Sigmund, Martin
Komponieren für Events
Zur Rolle der Künste in der Eventkultur
Der Autor des Buchs, der selbst im Bereich des Komponierens für Events tätig geworden ist und seit 2009 einen Studiengang zu diesem Thema an der Universität Wien etablieren konnte, stellte in öffentlichen Gesprächen zum Thema Event oft eine kontroversielle Diskussion fest, die in der kritischen und vorurteilsbeladenen Haltung der ernsten Kultur gegenüber der Spaßgesellschaft (Event) besteht und der er nun wissenschaftlich auf den Grund gegangen ist. In der Anlage sehr spannend werden unterschiedliche Kulturen zwischen der neuen Musik, Eventkunst (nach John Cage) und Marketing beleuchtet. Aufgrund der schwierigen Fassbarkeit des Event-Phänomens überblendet der Autor eine Vielzahl methodischer Ansätze in einem interdisziplinären Geflecht, die sich in erläuterten Begriffen von Erleben, Präsenz, Kontextverschiebung (deren Definition aus Lexika der 1980er Jahre abgeleitet wird) und Dramaturgie/ Inszenierung niederschlägt.
Hier wie auch in den folgenden Kapiteln, in denen autonome Kunst, Gesamtkunstwerk, Kunstentwicklungen nach 1945, Marktanteile und soziologische Perspektiven erörtert werden, gelangt das Buch nicht über einen Einführungsstatus hinaus, was dazu führt, dass die Begriffe wenig Profil gewinnen, eher wie bunte Wegweiser im Nebel auftauchen.

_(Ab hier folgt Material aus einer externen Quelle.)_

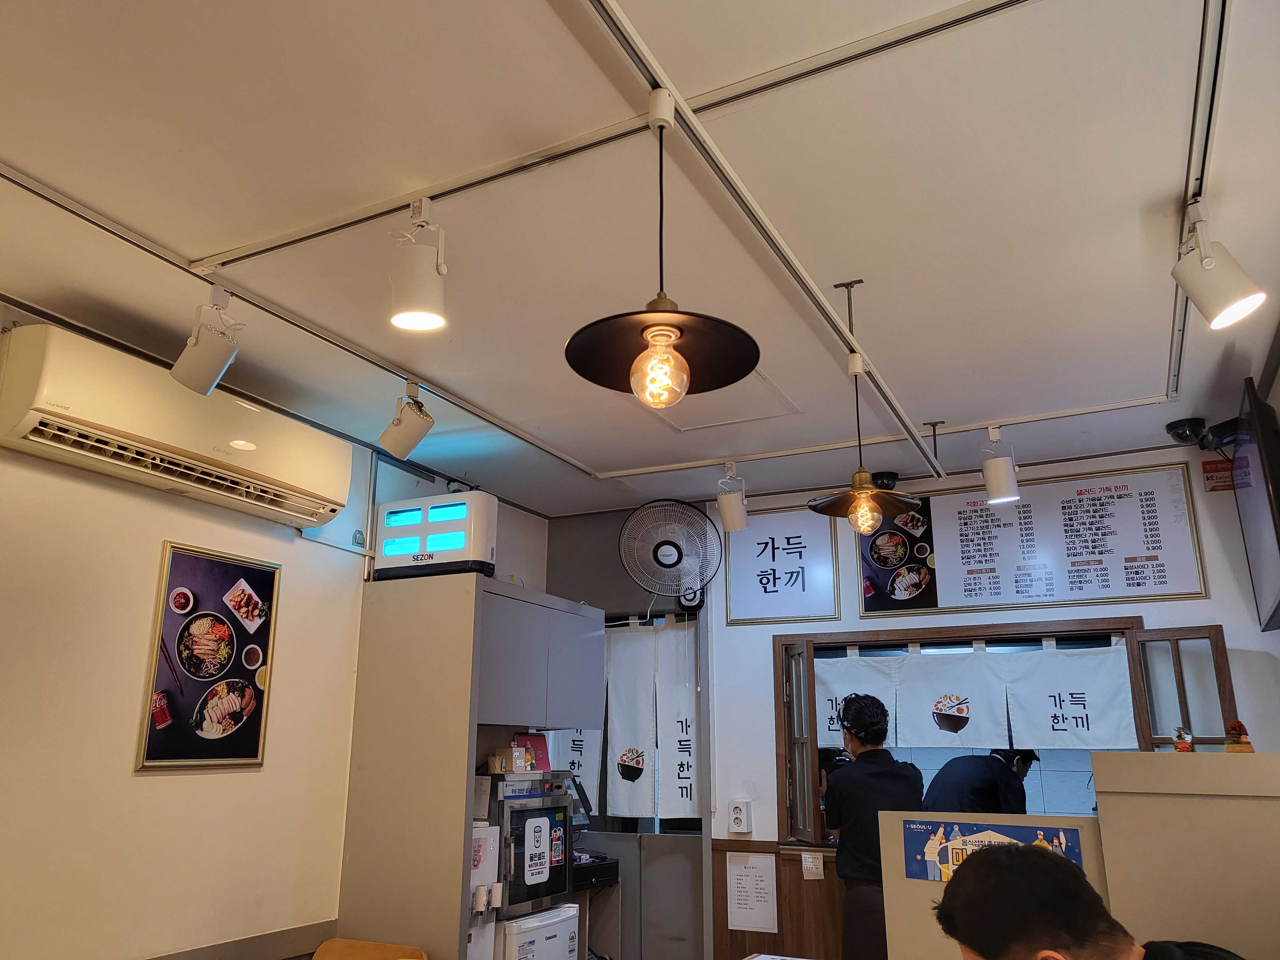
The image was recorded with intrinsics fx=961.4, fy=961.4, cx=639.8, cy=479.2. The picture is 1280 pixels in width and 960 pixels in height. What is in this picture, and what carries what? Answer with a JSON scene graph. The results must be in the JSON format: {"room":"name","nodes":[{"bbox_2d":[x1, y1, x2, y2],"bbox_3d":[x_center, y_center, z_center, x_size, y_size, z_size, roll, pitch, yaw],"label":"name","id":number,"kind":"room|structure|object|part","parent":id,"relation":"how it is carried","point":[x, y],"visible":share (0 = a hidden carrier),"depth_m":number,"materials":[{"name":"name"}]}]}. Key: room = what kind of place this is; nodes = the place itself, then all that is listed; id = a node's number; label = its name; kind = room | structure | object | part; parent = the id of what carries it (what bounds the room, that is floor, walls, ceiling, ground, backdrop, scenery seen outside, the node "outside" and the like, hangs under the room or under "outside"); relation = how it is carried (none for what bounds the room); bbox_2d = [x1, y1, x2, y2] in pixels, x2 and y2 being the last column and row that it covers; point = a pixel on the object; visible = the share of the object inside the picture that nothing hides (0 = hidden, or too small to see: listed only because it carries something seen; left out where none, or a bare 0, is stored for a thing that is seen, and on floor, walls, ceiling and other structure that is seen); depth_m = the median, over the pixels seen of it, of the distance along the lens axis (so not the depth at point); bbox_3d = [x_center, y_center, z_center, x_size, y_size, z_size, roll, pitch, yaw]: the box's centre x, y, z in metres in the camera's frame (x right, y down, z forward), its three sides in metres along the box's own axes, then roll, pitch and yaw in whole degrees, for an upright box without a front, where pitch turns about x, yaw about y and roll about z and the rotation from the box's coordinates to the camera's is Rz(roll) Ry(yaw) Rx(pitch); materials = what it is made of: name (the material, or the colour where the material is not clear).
{"room":"restaurant","nodes":[
{"label":"restaurant","id":0,"kind":"room"},
{"bbox_2d":[0,301,547,959],"bbox_3d":[-1.772,0.871,2.811,0.154,2.713,5.158,-8,-18,26],"label":"left wall","id":1,"kind":"structure","parent":0,"point":[144,778],"depth_m":3.10,"materials":[{"name":"paint"}]},
{"bbox_2d":[0,318,354,528],"bbox_3d":[-1.486,-0.137,3.167,0.249,0.329,1.141,-8,-18,26],"label":"air conditioner","id":2,"kind":"object","parent":1,"relation":"attached to","point":[35,415],"visible":0.99,"depth_m":2.95,"materials":[{"name":"white plastic"}]},
{"bbox_2d":[136,540,280,771],"bbox_3d":[-1.480,0.623,3.354,0.024,0.733,0.470,-8,-18,26],"label":"framed picture","id":3,"kind":"object","parent":1,"relation":"attached to","point":[252,738],"visible":0.99,"depth_m":3.33,"materials":[{"name":"paper"}]},
{"bbox_2d":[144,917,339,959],"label":"wall trim","id":4,"kind":"structure","parent":1,"relation":"attached to","point":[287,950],"depth_m":3.25,"materials":[{"name":"wood"}]},
{"bbox_2d":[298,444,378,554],"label":"wall panel","id":5,"kind":"object","parent":1,"relation":"attached to","point":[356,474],"visible":0.54,"depth_m":4.09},
{"bbox_2d":[335,567,605,959],"bbox_3d":[-0.663,1.542,4.086,0.612,2.086,1.008,-8,-18,26],"label":"tall cabinet","id":6,"kind":"object","parent":1,"relation":"attached to","point":[356,851],"visible":0.87,"depth_m":3.78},
{"bbox_2d":[371,490,495,580],"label":"insect trap","id":7,"kind":"object","parent":6,"relation":"on","point":[425,557],"visible":0.92,"depth_m":3.92,"materials":[{"name":"white plastic"}]},
{"bbox_2d":[466,820,500,959],"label":"water dispenser","id":8,"kind":"object","parent":6,"relation":"in","point":[473,937],"visible":0.39,"depth_m":3.72,"materials":[{"name":"white"}]},
{"bbox_2d":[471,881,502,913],"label":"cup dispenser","id":9,"kind":"object","parent":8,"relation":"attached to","point":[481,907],"visible":0.97,"depth_m":3.66,"materials":[{"name":"white plastic"}]},
{"bbox_2d":[497,901,580,959],"bbox_3d":[-0.518,2.097,3.903,0.430,0.662,0.495,-8,-18,26],"label":"mini fridge","id":10,"kind":"object","parent":6,"relation":"in","point":[563,910],"visible":0.73,"depth_m":3.83,"materials":[{"name":"white metal"}]},
{"bbox_2d":[483,770,577,918],"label":"cup sterilizer","id":11,"kind":"object","parent":10,"relation":"on","point":[515,899],"visible":0.49,"depth_m":3.96,"materials":[{"name":"black metal"}]},
{"bbox_2d":[494,742,529,772],"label":"digital clock","id":12,"kind":"object","parent":11,"relation":"on","point":[515,748],"visible":0.97,"depth_m":4.08,"materials":[{"name":"white"}]},
{"bbox_2d":[513,733,551,771],"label":"desk calendar","id":13,"kind":"object","parent":11,"relation":"on","point":[541,748],"visible":0.67,"depth_m":4.35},
{"bbox_2d":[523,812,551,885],"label":"paper sign","id":14,"kind":"object","parent":11,"relation":"attached to","point":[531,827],"visible":0.98,"depth_m":3.93,"materials":[{"name":"white paper"}]},
{"bbox_2d":[312,937,427,959],"bbox_3d":[-0.986,1.946,3.133,0.486,0.720,0.491,-8,-18,26],"label":"chair","id":15,"kind":"object","parent":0,"point":[319,956],"visible":0.98,"depth_m":3.42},
{"bbox_2d":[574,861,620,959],"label":"counter","id":16,"kind":"object","parent":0,"point":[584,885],"visible":0.36,"depth_m":4.63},
{"bbox_2d":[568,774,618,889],"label":"cash register","id":17,"kind":"object","parent":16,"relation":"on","point":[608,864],"visible":0.37,"depth_m":4.68,"materials":[{"name":"black"}]},
{"bbox_2d":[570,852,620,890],"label":"cash drawer","id":18,"kind":"object","parent":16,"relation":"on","point":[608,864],"visible":0.45,"depth_m":4.54,"materials":[{"name":"black metal"}]},
{"bbox_2d":[0,0,1279,521],"bbox_3d":[0.042,-0.712,2.421,3.900,0.108,5.719,-8,-18,26],"label":"ceiling","id":19,"kind":"structure","parent":0,"point":[605,458],"depth_m":2.35,"materials":[{"name":"white paint"}]},
{"bbox_2d":[167,284,243,396],"bbox_3d":[-1.206,-0.381,2.711,0.196,0.303,0.141,-8,-18,26],"label":"spotlight","id":20,"kind":"object","parent":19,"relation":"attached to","point":[208,372],"visible":1,"depth_m":2.66,"materials":[{"name":"white metal"}]},
{"bbox_2d":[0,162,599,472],"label":"track rail","id":21,"kind":"object","parent":19,"relation":"attached to","point":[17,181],"visible":0.99,"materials":[{"name":"metal"}]},
{"bbox_2d":[377,381,435,458],"bbox_3d":[-0.814,-0.211,3.396,0.200,0.268,0.148,-8,-18,26],"label":"spotlight","id":22,"kind":"object","parent":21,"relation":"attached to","point":[401,431],"visible":0.99,"depth_m":3.34,"materials":[{"name":"white metal"}]},
{"bbox_2d":[389,197,448,333],"bbox_3d":[-0.521,-0.495,2.259,0.152,0.302,0.145,-8,-18,26],"label":"track light","id":23,"kind":"object","parent":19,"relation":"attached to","point":[412,297],"visible":1,"depth_m":2.21,"materials":[{"name":"white metal"}]},
{"bbox_2d":[563,91,761,411],"bbox_3d":[0.044,-0.444,1.845,0.369,0.637,0.368,15,-21,-41],"label":"pendant lamp","id":24,"kind":"object","parent":19,"relation":"hanging from","point":[671,334],"visible":1,"depth_m":1.80,"materials":[{"name":"black metal"}]},
{"bbox_3d":[0.036,-0.197,1.754,0.096,0.148,0.098,-8,-17,25],"label":"bulb","id":25,"kind":"part","parent":24,"relation":"part of","materials":[{"name":"clear glass"}]},
{"bbox_2d":[643,368,798,431],"bbox_3d":[0.269,-0.292,3.693,0.527,0.022,0.479,-8,-18,26],"label":"ceiling hatch","id":26,"kind":"object","parent":19,"relation":"in","point":[769,394],"visible":0.56,"depth_m":3.70,"materials":[{"name":"white paint"}]},
{"bbox_2d":[716,462,748,531],"bbox_3d":[0.415,0.085,4.329,0.144,0.306,0.147,-8,-18,26],"label":"spotlight","id":27,"kind":"object","parent":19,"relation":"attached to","point":[732,512],"visible":1,"depth_m":4.27,"materials":[{"name":"white metal"}]},
{"bbox_2d":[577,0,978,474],"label":"track rail","id":28,"kind":"object","parent":19,"relation":"attached to","point":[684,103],"visible":0.99,"depth_m":2.15,"materials":[{"name":"white metal"}]},
{"bbox_2d":[809,278,921,532],"bbox_3d":[0.635,-0.199,2.788,0.301,0.727,0.298,-8,-18,26],"label":"pendant lamp","id":29,"kind":"object","parent":19,"relation":"hanging from","point":[822,509],"visible":1,"depth_m":2.71,"materials":[{"name":"metal"}]},
{"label":"bulb","id":30,"kind":"part","parent":29,"relation":"part of","materials":[{"name":"glass"}]},
{"bbox_2d":[870,471,899,490],"bbox_3d":[1.159,0.022,4.600,0.148,0.092,0.156,-8,-18,26],"label":"security camera","id":31,"kind":"object","parent":19,"relation":"attached to","point":[883,485],"visible":0.85,"depth_m":4.56,"materials":[{"name":"black plastic"}]},
{"bbox_2d":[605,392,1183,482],"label":"track rail","id":32,"kind":"object","parent":19,"relation":"attached to","point":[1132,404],"visible":0.97,"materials":[{"name":"white metal"}]},
{"bbox_2d":[981,425,1021,504],"bbox_3d":[1.420,-0.056,3.798,0.135,0.299,0.130,-8,-18,26],"label":"spotlight","id":33,"kind":"object","parent":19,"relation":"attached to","point":[997,490],"visible":1,"depth_m":3.75,"materials":[{"name":"white metal"}]},
{"bbox_2d":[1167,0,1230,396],"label":"track rail","id":34,"kind":"object","parent":19,"relation":"attached to","point":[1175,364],"visible":0.8,"depth_m":2.08,"materials":[{"name":"metal"}]},
{"bbox_2d":[1171,195,1268,331],"bbox_3d":[1.326,-0.495,2.222,0.176,0.288,0.135,-8,-18,26],"label":"spotlight","id":35,"kind":"object","parent":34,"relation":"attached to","point":[1209,267],"visible":1,"depth_m":2.19,"materials":[{"name":"white metal"}]},
{"bbox_2d":[823,691,922,959],"bbox_3d":[0.968,1.658,3.890,0.474,1.472,0.465,15,-22,-42],"label":"man","id":36,"kind":"object","parent":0,"point":[857,794],"visible":0.77,"depth_m":3.82},
{"bbox_2d":[534,441,1279,959],"bbox_3d":[1.257,1.316,4.431,3.963,2.699,0.211,-8,-18,26],"label":"back wall","id":37,"kind":"structure","parent":0,"point":[854,619],"depth_m":4.51,"materials":[{"name":"paint"}]},
{"bbox_2d":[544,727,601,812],"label":"noren curtain","id":38,"kind":"object","parent":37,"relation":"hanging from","point":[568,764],"visible":0.18,"depth_m":5.04,"materials":[{"name":"white fabric"}]},
{"bbox_2d":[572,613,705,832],"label":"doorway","id":39,"kind":"structure","parent":37,"relation":"in","point":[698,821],"depth_m":4.84,"materials":[{"name":"white fabric"}]},
{"bbox_2d":[601,616,701,822],"bbox_3d":[-0.082,1.246,4.947,0.960,0.952,0.102,-8,-18,26],"label":"noren curtain","id":40,"kind":"object","parent":37,"relation":"attached to","point":[637,810],"visible":0.75,"depth_m":4.88,"materials":[{"name":"white fabric"}]},
{"bbox_2d":[617,496,724,612],"bbox_3d":[0.165,0.401,4.831,0.536,0.632,0.322,-8,-18,26],"label":"wall fan","id":41,"kind":"object","parent":37,"relation":"attached to","point":[663,544],"visible":0.99,"depth_m":4.82,"materials":[{"name":"metal"}]},
{"bbox_2d":[728,799,752,833],"bbox_3d":[0.470,1.590,4.529,0.090,0.146,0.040,-8,-18,26],"label":"wall socket","id":42,"kind":"object","parent":37,"relation":"attached to","point":[738,816],"visible":0.99,"depth_m":4.52,"materials":[{"name":"white plastic"}]},
{"bbox_2d":[725,850,778,931],"bbox_3d":[0.511,1.888,4.416,0.221,0.306,0.016,-8,-18,26],"label":"paper notice","id":43,"kind":"object","parent":37,"relation":"attached to","point":[746,877],"visible":0.99,"depth_m":4.41,"materials":[{"name":"white paper"}]},
{"bbox_2d":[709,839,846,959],"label":"wood paneling","id":44,"kind":"structure","parent":37,"relation":"attached to","point":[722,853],"depth_m":4.41,"materials":[{"name":"brown wood"}]},
{"bbox_2d":[724,506,840,624],"bbox_3d":[0.704,0.421,4.801,0.538,0.570,0.026,-8,-18,26],"label":"framed calligraphy","id":45,"kind":"object","parent":37,"relation":"attached to","point":[746,568],"visible":0.99,"depth_m":4.79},
{"bbox_2d":[800,850,824,879],"bbox_3d":[0.774,1.733,4.309,0.081,0.109,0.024,-8,-18,26],"label":"paper note","id":46,"kind":"object","parent":37,"relation":"attached to","point":[809,864],"visible":0.98,"depth_m":4.31,"materials":[{"name":"white paper"}]},
{"bbox_2d":[768,617,1231,845],"bbox_3d":[1.549,1.160,4.326,2.031,0.973,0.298,-8,-18,26],"label":"window","id":47,"kind":"structure","parent":37,"relation":"in","point":[777,708],"depth_m":4.34,"materials":[{"name":"brown wood"}]},
{"bbox_2d":[814,643,1140,752],"bbox_3d":[1.465,1.007,4.388,1.447,0.478,0.053,-8,-18,26],"label":"noren curtain","id":48,"kind":"object","parent":47,"relation":"hanging from","point":[1122,714],"visible":0.77,"depth_m":4.34,"materials":[{"name":"white fabric"}]},
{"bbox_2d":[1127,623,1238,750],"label":"window","id":49,"kind":"object","parent":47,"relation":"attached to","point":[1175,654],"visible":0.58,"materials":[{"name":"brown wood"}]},
{"bbox_2d":[859,463,1206,616],"bbox_3d":[1.709,0.301,4.351,1.395,0.581,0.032,-8,-18,26],"label":"menu board","id":50,"kind":"object","parent":37,"relation":"attached to","point":[1119,592],"visible":0.99,"depth_m":4.31,"materials":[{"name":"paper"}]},
{"bbox_2d":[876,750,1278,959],"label":"partition","id":51,"kind":"object","parent":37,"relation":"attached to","point":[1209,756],"visible":0.76,"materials":[{"name":"wood"}]},
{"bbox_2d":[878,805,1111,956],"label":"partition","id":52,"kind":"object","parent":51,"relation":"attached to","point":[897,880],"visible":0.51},
{"bbox_2d":[900,819,1084,884],"bbox_3d":[0.965,1.041,2.665,0.487,0.170,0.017,-8,-18,26],"label":"poster","id":53,"kind":"object","parent":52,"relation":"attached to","point":[942,851],"visible":0.43,"depth_m":2.70,"materials":[{"name":"paper"}]},
{"bbox_2d":[1172,726,1194,752],"bbox_3d":[1.577,0.761,2.795,0.056,0.079,0.058,-8,-18,26],"label":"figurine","id":54,"kind":"object","parent":51,"relation":"on","point":[1180,735],"visible":0.98,"depth_m":2.78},
{"bbox_2d":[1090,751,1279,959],"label":"partition panel","id":55,"kind":"object","parent":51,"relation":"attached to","point":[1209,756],"visible":0.85,"depth_m":2.46,"materials":[{"name":"beige"}]},
{"bbox_2d":[1223,720,1254,752],"bbox_3d":[1.648,0.716,2.647,0.078,0.102,0.083,-8,-18,26],"label":"figurine","id":56,"kind":"object","parent":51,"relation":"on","point":[1233,727],"visible":0.97,"depth_m":2.63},
{"bbox_2d":[1165,414,1243,451],"bbox_3d":[2.284,-0.178,3.882,0.245,0.120,0.223,-8,-18,26],"label":"security camera","id":57,"kind":"object","parent":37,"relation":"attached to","point":[1196,426],"visible":0.96,"depth_m":3.85,"materials":[{"name":"black plastic"}]},
{"bbox_2d":[1202,458,1242,491],"bbox_3d":[2.513,-0.019,4.146,0.135,0.127,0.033,-8,-18,26],"label":"red sign","id":58,"kind":"object","parent":37,"relation":"attached to","point":[1215,469],"visible":0.72,"depth_m":4.15,"materials":[{"name":"red"}]},
{"bbox_2d":[922,747,1039,814],"bbox_3d":[1.594,1.683,4.418,0.586,0.930,0.468,7,-17,-23],"label":"person","id":59,"kind":"object","parent":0,"point":[976,781],"visible":0.43,"depth_m":4.36},
{"bbox_2d":[932,844,1244,959],"bbox_3d":[0.849,1.198,1.511,0.584,1.113,0.718,10,-18,-30],"label":"man","id":60,"kind":"object","parent":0,"point":[1082,948],"visible":0.98,"depth_m":1.62},
{"bbox_2d":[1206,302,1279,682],"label":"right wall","id":61,"kind":"structure","parent":0,"point":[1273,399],"depth_m":3.30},
{"bbox_2d":[1232,375,1279,631],"bbox_3d":[2.131,0.109,3.208,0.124,0.708,0.911,-8,-18,26],"label":"television","id":62,"kind":"object","parent":61,"relation":"attached to","point":[1254,498],"visible":1,"depth_m":3.14,"materials":[{"name":"black plastic"}]}
]}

Daran ändert auch die Abbildung des Kugelmodells musikalischer Stilfelder als elitäres Kulturmuster von Huber nichts.
Die Erkenntnis, dass neue Musik ein hochelitärer Betrieb ist, dennoch oftmals funktionell verflochten, aber finanziell in der Regel nur wenig einbringt, ist kaum überraschend. Die Fallbeispiele, aktuelle Auftragswerke für Events (der eigentliche Forschungskorpus der Untersuchung), werden dann systematisch nach den Gesichtspunkten Auftraggeber, Komponist (ausschließlich in österreichischen Kontexten tätig), Anlass und Ziel, Location, Inszenierung und Rezeption einheitlich analysiert. Die abschließende integrative Analyse diskutiert die unterschiedlichen Prozessbedingungen. Aufgrund der zuvor zwar breiten, aber nur oberflächlichen Sichtung der Begriffe kann die Analyse nur wenig ergiebig sein. Die geschilderten Projekte der Komponisten sind durchaus interessant und hätten genauere Analysen verdient.
So krankt das Buch, bei aller interdisziplinären Vielfalt und dem weiten Horizont an Perspektiven, den es ausbreitet, vor allem erstens an oberflächlich begrifflichen Bestimmungen, die kaum im Forschungskorpus Anwendung finden können; zweitens spiegelt das zugrunde gelegte Material ausschließlich die österreichische Situation, sodass es angebracht gewesen wäre, diesen Zusatz auch im Titel des Buchs zu erwähnen. Dem Autor kommt das Verdienst zu, eine wichtige kultursoziologische Thematik angeschoben zu haben. Das Buch mag als kommunikatives Bindeglied zwischen Komponisten und Auftraggebern der Eventkultur im Zeitalter der Handbuchinflation durchaus gut funktionieren und seinen Wert darin finden. Als kulturanalytisches Werkzeug aber, als welches es auftritt, bleibt das Buch unbefriedigend.